Mandi Jum’at ini menurut jumhur (mayoritas) ulama, hukumnya adalah sunnah (bukan wajib). Di antara alasannya adalah dalil, “Barangsiapa berwudhu di hari Jum’at, maka itu baik. Namun barangsiapa mandi ketika itu, maka itu lebih afdhal.” (HR. An Nasai, At Tirmidzi dan Ibnu Majah, shahih).

Al Bahuti Al Hambali mengatakan, “Awal mandi Jum’at adalah ketika terbit fajar dan tidak boleh sebelumnya. Namun yang paling afdhol adalah ketika hendak berangkat shalat Jum’at. Inilah yang lebih mendekati maksud.” Imam Nawawi menyebutkan, “Jika seseorang mandi setelah terbit fajar (Shubuh), mandi Jum’atnya sah menurut ulama Syafi’iyah dan mayoritas ulama.”

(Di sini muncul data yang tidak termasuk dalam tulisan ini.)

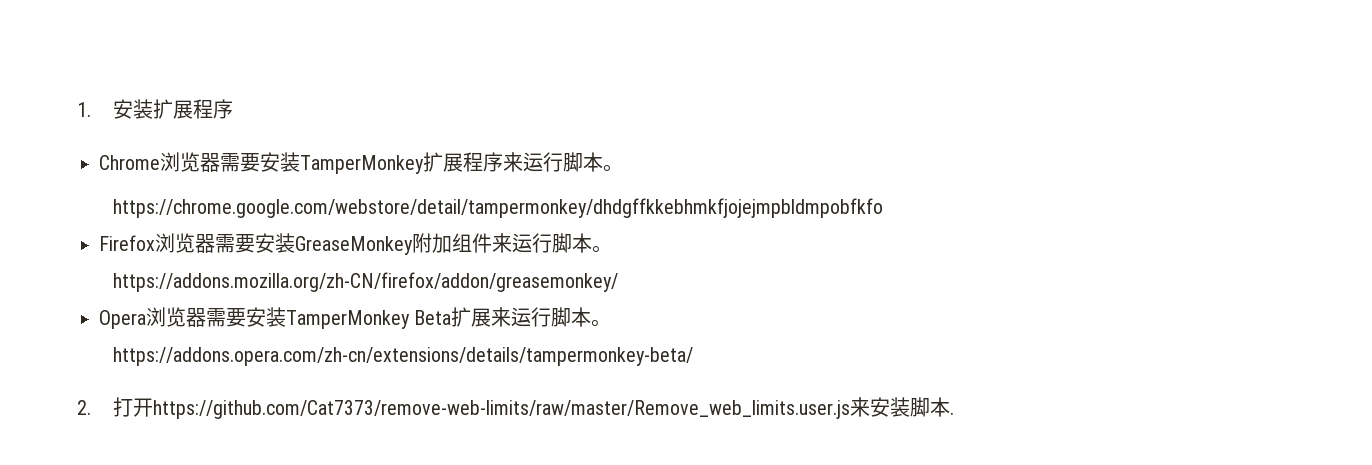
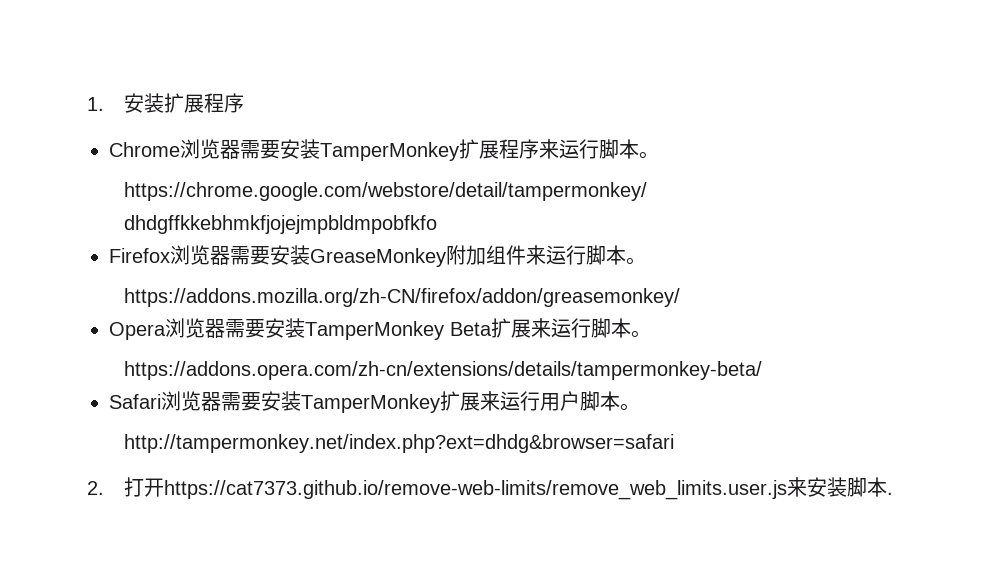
(694, 356) none -> [109,391,640,413] [124,434,675,453] // Safari浏览器需要安装TamperMonkey扩展来运行用户脚本。 // http://tampermonkey.net/index.php?ext=dhdg&browser=safari
[153,400,851,419] https://github.com/Cat7373/remove-web-limits/raw/master/Remove_web_limits.user.js -> [164,480,788,500] https://cat7373.github.io/remove-web-limits/remove_web_limits.user.js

Keenam: Melaksanakan shalat Jum'at bagi laki-laki muslim, merdeka, mukallaf, dan tinggal di negerinya (Mustautin). Atas mereka shalat Jum'at hukumnya wajib. Sementara bagi budak, wanita, anak kecil dan musafir, maka shalat Jum'at tidak wajib atas mereka. Namun, jika mereka menghadirinya, maka tidak apa-apa dan sudah gugur kewajiban Dzuhurnya. Dan kewajiban menghadiri shalat Jum'at menjadi gugur disebabkan beberapa sebab, di antaranya sakit dan rasa takut. (Lihat: Syarh al-Mumti': 5/7-24)

Ketujuh: Memakai minyak wangi, bersiwak, dan mengenakan pakaian terbagusnya merupakan adab menghadiri shalat Jum'at.
Dari Abu Darda' Radhiyallahu 'Anhu, Rasulullah shallallahu 'alaihi wasallam bersabda:
"Siapa mandi pada hari Jum'at, lalu memakai pakaiannya (yang bagus) dan memakai wewangian, jika punya. Kemudian berjalan menuju shalat Jum'at dengan tenang, tidak menggeser seseorang dan tidak menyakitinya, lalu melaksanakan shalat semampunya, kemudian menunggu hingga imam beranjak keluar, maka akan diampuni dosanya di antara dua Jum'at." (HR. Ahmad dalam Musnadnya dan dishahihkan Ibnu Khuzaimah)

Demikianlah diantara amalan-amalan yang sangat dianjurkan untuk dilaksanakan di hari jum'at, sebagai muslim yang sangat mengharap ridha dan kasih sayang Allah SWT. tentu saja kita akan memanfaatkan hari jum'at sebaik-baiknyabukan malah menyia-nyiakannya dengan banyak berleha-leha dan melaksanakan hal-hal yang tidak jelas manfa'atnya.